There has been a remarkable trend lately among exchange-traded funds invested in high-yield bonds — dramatic outflows of cash. High-yield bond funds recorded $1.9 billion in outflows for the week ending May 11, with 90% coming from ETFs, according to Morningstar. That number was $1.3 billion for the week before, with ETFs accounting for all of the outflows in the category. That comes after massive inflows into the asset class earlier in the year, with an expanding role of ETFs.
It’s true that no other asset class has experienced more volatility in flows or performance this year than high yield. The rocky momentum began building last fall, when Third Avenue Management, with the now-collapsed Focused Credit Fund, and other distressed high-yield fund firms reported they were struggling to respond to investor redemptions.
So, why the attention on ETFs? We know, according to Morningstar, that the year-to-date infusion into high yield is $13.84 billion, with 39% of that in ETFs. We also know that the extreme swings in flows into and out of high-yield bond products, and particularly ETFs, create a high cost of trading. Bonds, like stocks, trade in the secondary market between investors.
Source: Morningstar Direct, as of 4/30/2016.

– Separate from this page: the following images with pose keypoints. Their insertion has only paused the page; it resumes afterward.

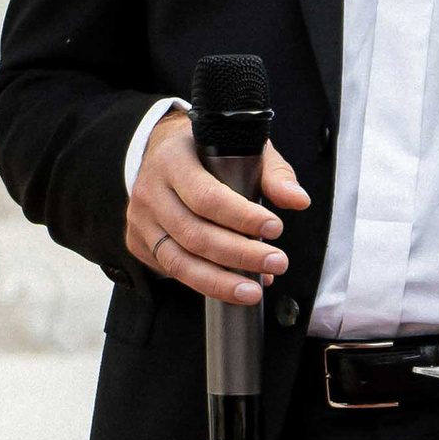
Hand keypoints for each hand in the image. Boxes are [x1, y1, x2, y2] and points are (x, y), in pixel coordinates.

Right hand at [127, 110, 308, 304]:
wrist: (163, 152)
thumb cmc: (208, 152)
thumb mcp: (242, 148)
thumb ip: (273, 174)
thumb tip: (298, 201)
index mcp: (173, 160)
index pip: (206, 197)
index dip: (242, 217)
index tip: (275, 228)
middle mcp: (150, 191)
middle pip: (195, 234)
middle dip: (240, 254)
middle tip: (277, 261)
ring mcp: (141, 220)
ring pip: (179, 261)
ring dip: (221, 282)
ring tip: (254, 291)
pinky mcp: (140, 243)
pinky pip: (173, 271)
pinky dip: (206, 284)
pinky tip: (234, 286)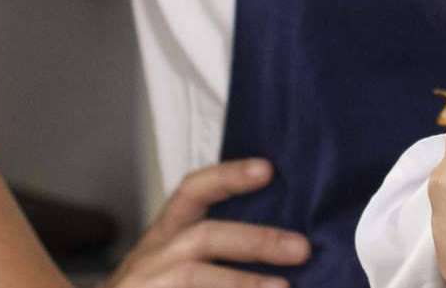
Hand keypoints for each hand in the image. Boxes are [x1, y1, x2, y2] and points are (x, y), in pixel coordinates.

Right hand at [104, 159, 309, 287]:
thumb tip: (286, 242)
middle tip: (301, 248)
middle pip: (204, 237)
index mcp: (164, 237)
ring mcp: (145, 284)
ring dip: (242, 282)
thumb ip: (217, 248)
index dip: (228, 177)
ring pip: (193, 275)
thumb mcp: (174, 264)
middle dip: (256, 240)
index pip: (193, 192)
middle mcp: (151, 258)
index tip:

However, unlike equities that trade on exchanges, bonds require expertise. According to specialist traders of high-yield credit, ETFs cannot compete in this specialty space because the bid/ask spreads required to handle redemptions and purchases erode principal every time there is a swing from inflows to outflows. High-yield bonds trade in the over-the-counter market, a dealer network not centralized on exchanges that often lacks transparency into dealer transactions and inventory, making it very difficult to accurately replicate a benchmark. In addition, high-yield bonds have some of the highest spreads in the fixed-income market, reflecting the risk premium of the asset class, with the potential of default rates expected to increase as interest rates move higher. As a result, high-yield bond ETFs are serially underperforming the benchmarks they are supposed to track due to the drag of trading costs.
We can see this play out with one of the largest ETFs in the high-yield category, the iShares iBoxx High Yield Corporate Bond ETF (HYG), which has underperformed the iBoxx Liquid High Yield Index, the stated benchmark it tracks, by -1.44% since the start of 2016. The fees associated with passive strategies like the iShares fund make it difficult for them to match the returns of their index. Over time, the performance divergences between high-yield passive strategies and their indexes are likely to grow as the cumulative costs mount.
Finally, passive strategies may have limited exposure to the entire high-yield market due to the liquidity constraints of the category. Given the lack of market transparency, many passive strategies use market sampling, which excludes smaller bond issuances and doesn’t accurately capture large parts of the market. Smaller size issuers can offer attractive investment opportunities for active managers that have the flexibility to invest along the credit spectrum and have the necessary credit analysis capabilities. According to data from JPMorgan, more than $1.9 trillion of new high-yield bond issuance occurred between 2008 and 2014. Of this amount, just over 15%, or $290 billion, was issued by companies in the energy sector. This credit boom from energy companies to finance expansion efforts has caused the high-yield energy sector to grow from 10% of the Bank of America Merrill Lynch High Yield Master II Index at the end of 2007 to nearly 15% at its peak in 2014. For perspective, the energy sector of the S&P 500 Index was only at 8.4 percent at the end of 2014. As a result, as oil prices began to fall in the second half of 2014, high-yield issuers concentrated in the energy sector saw the worst performance of any bonds in the market, only to be followed by the best performance this year, exceeding emerging market debt returns through April, as oil prices found support and began to recover.